The Elder Joseph the Hesychast (+1959) Strugles, Experiences, Teachings (5)
11 Οκτωβρίου 2009
4. The Move to St Basil and the Death of the Elder Ephrem
Any move is in itself not pleasant. But when it becomes essential or useful for the overall goal, then it is the preferred option and is carried through. This is what one finds in most of the Fathers. The prince of evil who schemes against our salvation leaves untried none of the means at his disposal in his war against us, in his efforts to impede our progress towards our spiritual goal. He makes use of locations, places, our limbs, people, things, the inner, the outer, things around us and whatever else you can think of – he turns it all against us so as to lessen our faith in God, to overturn our beliefs and disappoint our hopes. But it is with a particularly frenzied fury that he attacks those who are making progress in the work of the heart and spiritual intellect. Abba Isaac the Syrian refers to something of this sort in his discourses when he says, ‘When the devil sees that progress of this kind has begun, he will stir up some person or some occasion even from the other end of the world to create an obstacle, to prevent the intellect perceiving the experience of grace.’
Even though the Elder had spent little time seeking and trying to discover grace compared with people in the old days, he had nevertheless been taught by it sufficiently about its value, and how painful and difficult it is to regain it if it once withdraws due to inattention on man’s part. He was therefore punctilious in keeping as far as possible the rules of stillness and freedom from care, as the most basic means to retain it. Self-control, silence, vigil, austerity and inwardness according to one’s capacity were regulated depending on personal initiative. But of the means conducive to finding grace, those that depended on or were influenced by other factors and particularly other people were hard to avoid, and the only remaining solution was to move.
Once the three had agreed on this, they gave their hut to the community in Katounakia with whom the Elder Ephrem was on friendly terms, at the hut of the same name, and left for St Basil. They took with them only what they could carry in their hands, a very few books and some of their clothes. At St Basil. however, they encountered another difficulty. At that time there were no empty huts for them to live in and they were forced to build their own, which was not easy in parts where not even the principle materials were available. Old Ephrem did not live long there. He fell asleep in a saintly death, having had a presentiment of the end and prepared himself accordingly.

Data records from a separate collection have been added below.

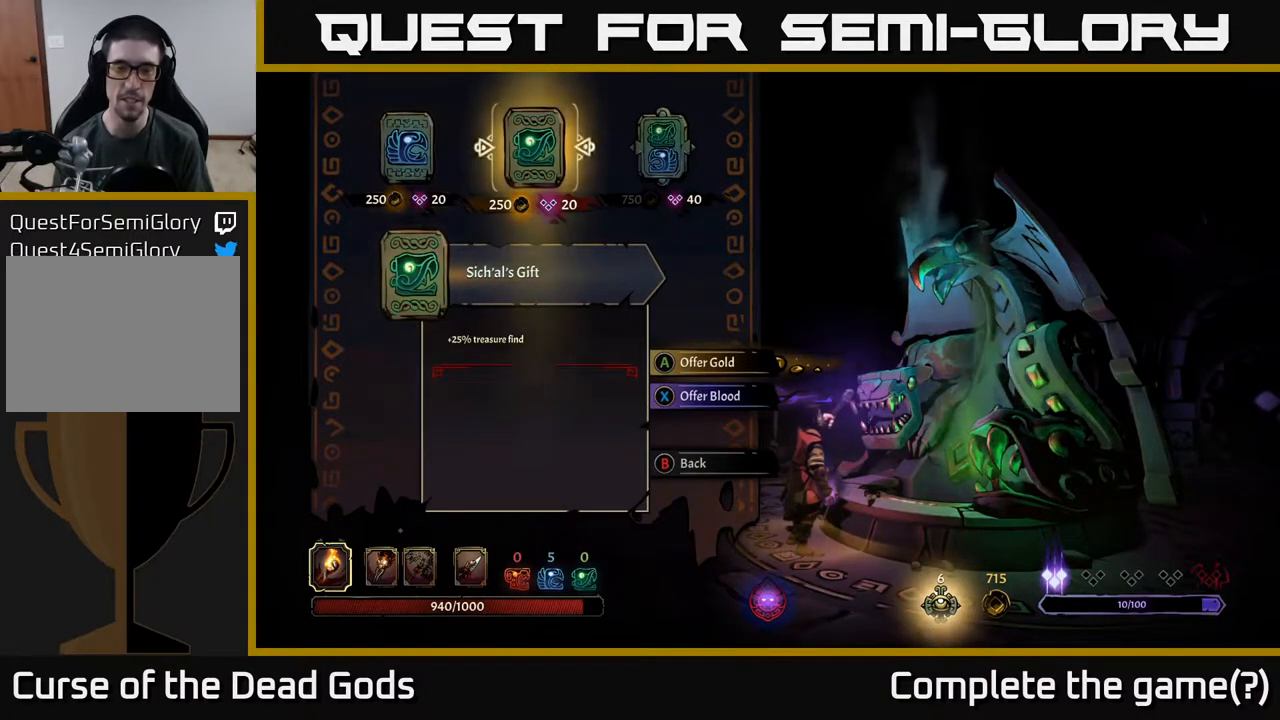
{"buttons": [], "left_stick": "center", "right_stick": "center", "events": [[50, "DPAD_RIGHT", "down"], [183, "DPAD_RIGHT", "up"]]}
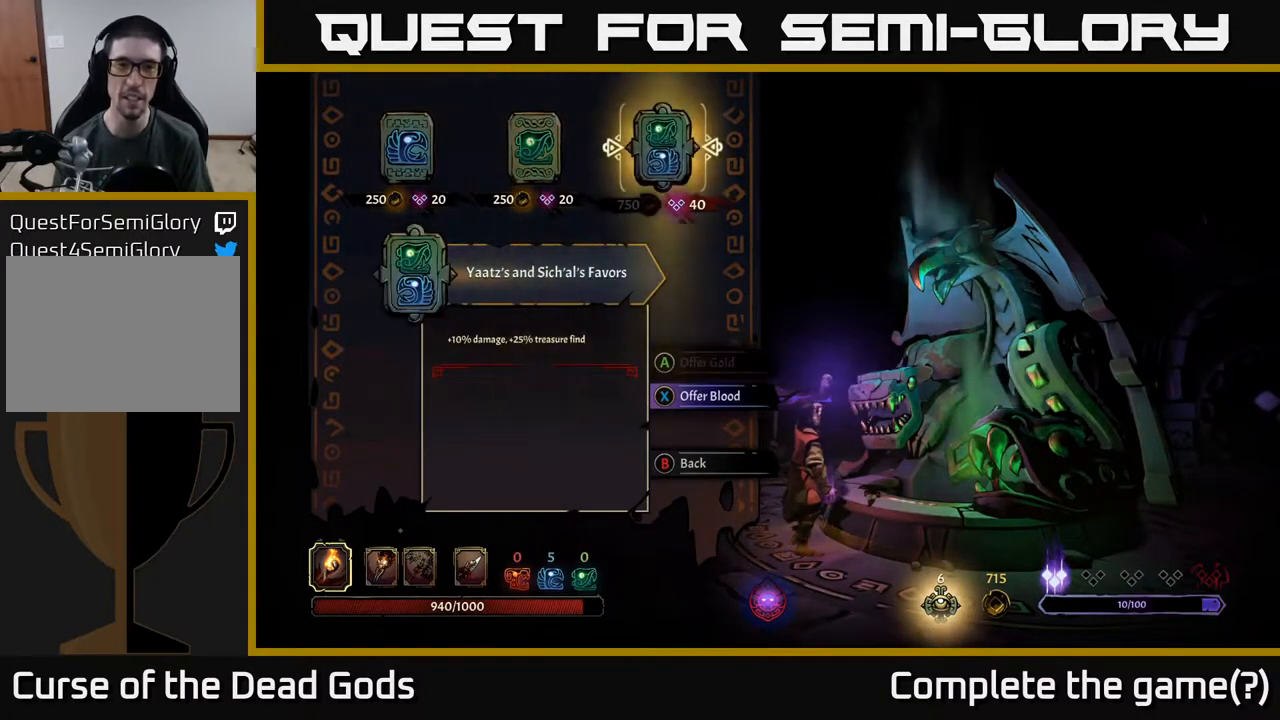
{"buttons": [], "left_stick": "center", "right_stick": "center", "events": []}
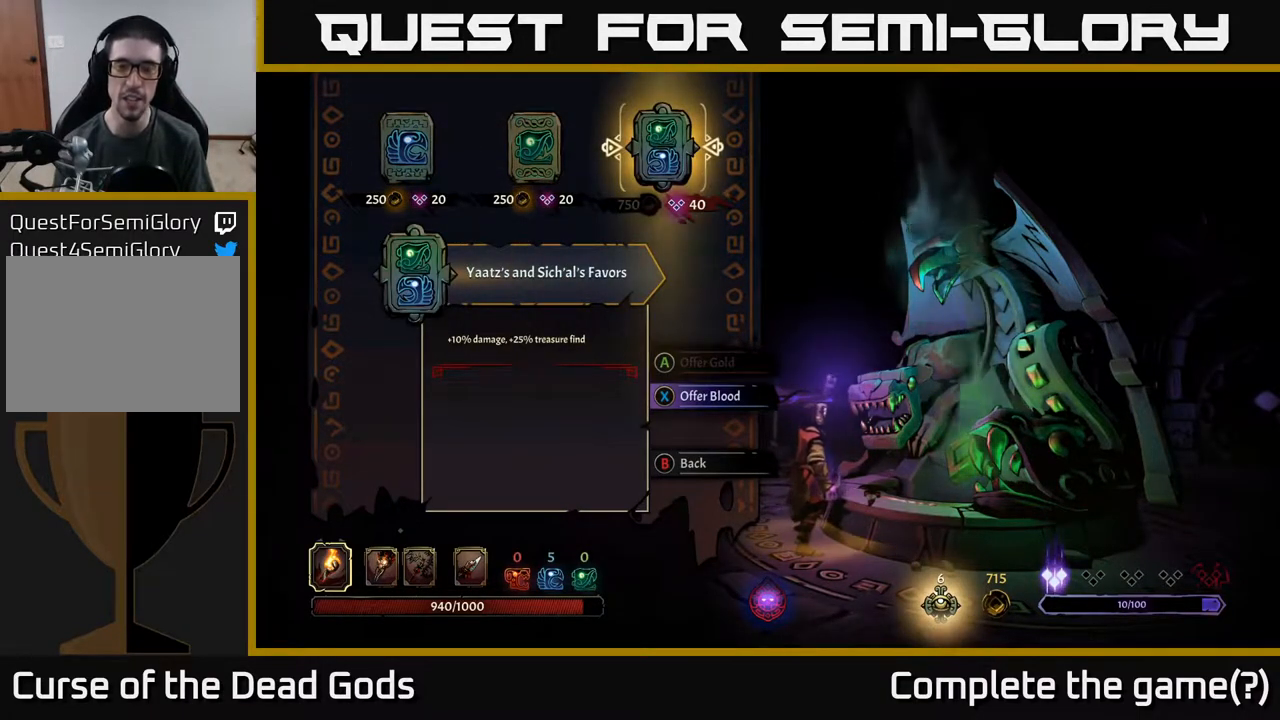
{"buttons": [], "left_stick": "center", "right_stick": "center", "events": []}
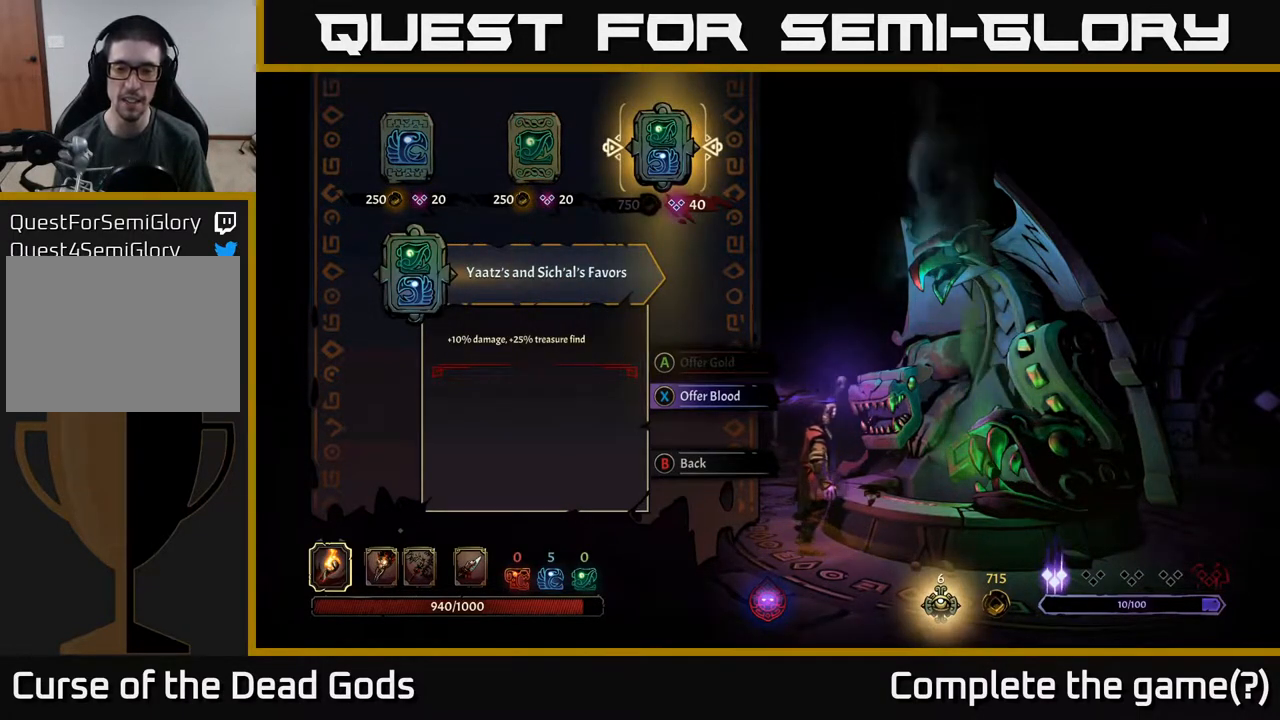
{"buttons": [], "left_stick": "center", "right_stick": "center", "events": []}
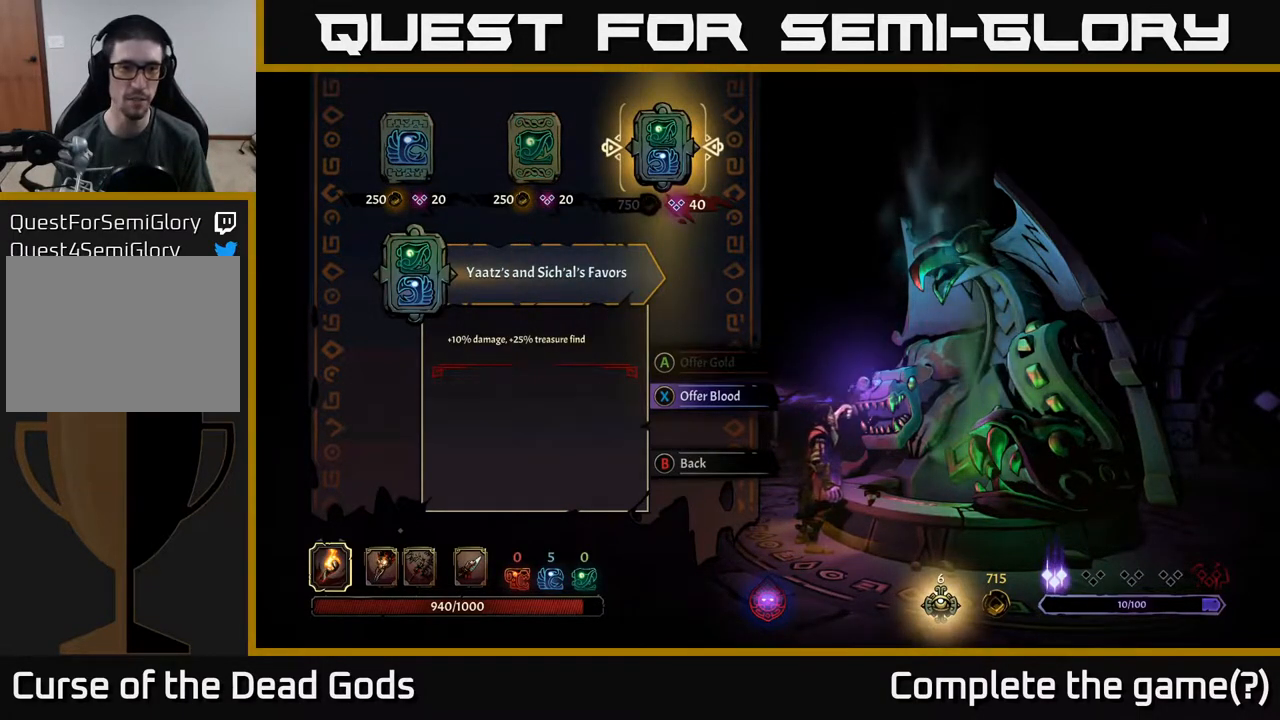
{"buttons": [], "left_stick": "center", "right_stick": "center", "events": []}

The quiet and silence of the place was ideal. Reinforced by the spiritual warriors’ freedom from care, it offered all the prerequisites for wholehearted cultivation of prayer and ‘action’ – the practical work which, according to our Fathers, is the first stage of Christian life. Freed from every care after the departure of their Elder, our Elders abandoned their makeshift huts. With no more cares, the two young warriors would spend the whole summer moving from place to place, and in particular visiting places where they heard that some virtuous ascetic had lived in the past. For the most part, they pursued their ascetic life on the peak of Athos and the lower ground around it, as far as the mountains of the Lavra area. If some reason arose, for the sake of an edifying encounter or some such purpose, they would go as far as the furthest monasteries and Sketes. But for the most part they stayed in the region of the Great Lavra and on their beloved Athos.
Their main reason for constantly moving around was to remain generally unknown and, even more, to meet some spiritual man who could teach them. On these journeys, their only equipment was an old Russian rason each, fur-lined, which also served as bedding, a bag for rusks and a copper cooking pot which they usually carried with them on Athos, so that they could sometimes boil up wild greens. They avoided unnecessary encounters, so as to keep silent; nor did they speak at all between themselves, as far as possible, and they always walked some distance apart for that reason, and again sat at a distance from one another when they stopped. In the winter, they would return to their hut and stay there until Easter. After Easter, they would resume their travels in the same places, and for the same purpose.
Father Joseph did not let up at all in his readiness for the struggle and particularly in his efforts in prayer, and was implacably strict in all the rules of ascetic labour. They fasted intensely and kept vigil even more, because – as the Elder emphasised to us – no other hardship subdues the body and makes the passions wither so much as this. Their food was so scant at that time when they were free from care that it seems incredible to our generation. Each day the Elder Joseph ate just 75 grammes of rusk after the ninth hour, Byzantine time, which is three hours before sunset. On Saturday or Sunday, if they were at some monastery or in an inhabited place, they would be given some food to eat. The monasteries supplied them with rusks, because at that time they still kept the old customs and would distribute food to the ascetics when they visited the monasteries. They did no handicraft, even though the Elder was extremely good at wood carving. He had a particular talent and exceptionally steady hands, which this craft particularly requires. They restricted their expenses to an incredible extent, so that they hardly needed to spend anything. So it was not necessary for them to do any handiwork when they first started out. When their shabby clothes were completely worn out, pious Elders from the monasteries would give them others, and so they preserved their freedom from care as far as they could. This pattern of their life when they first started out lasted for about eight years, and after that they stopped in their hut without travelling around.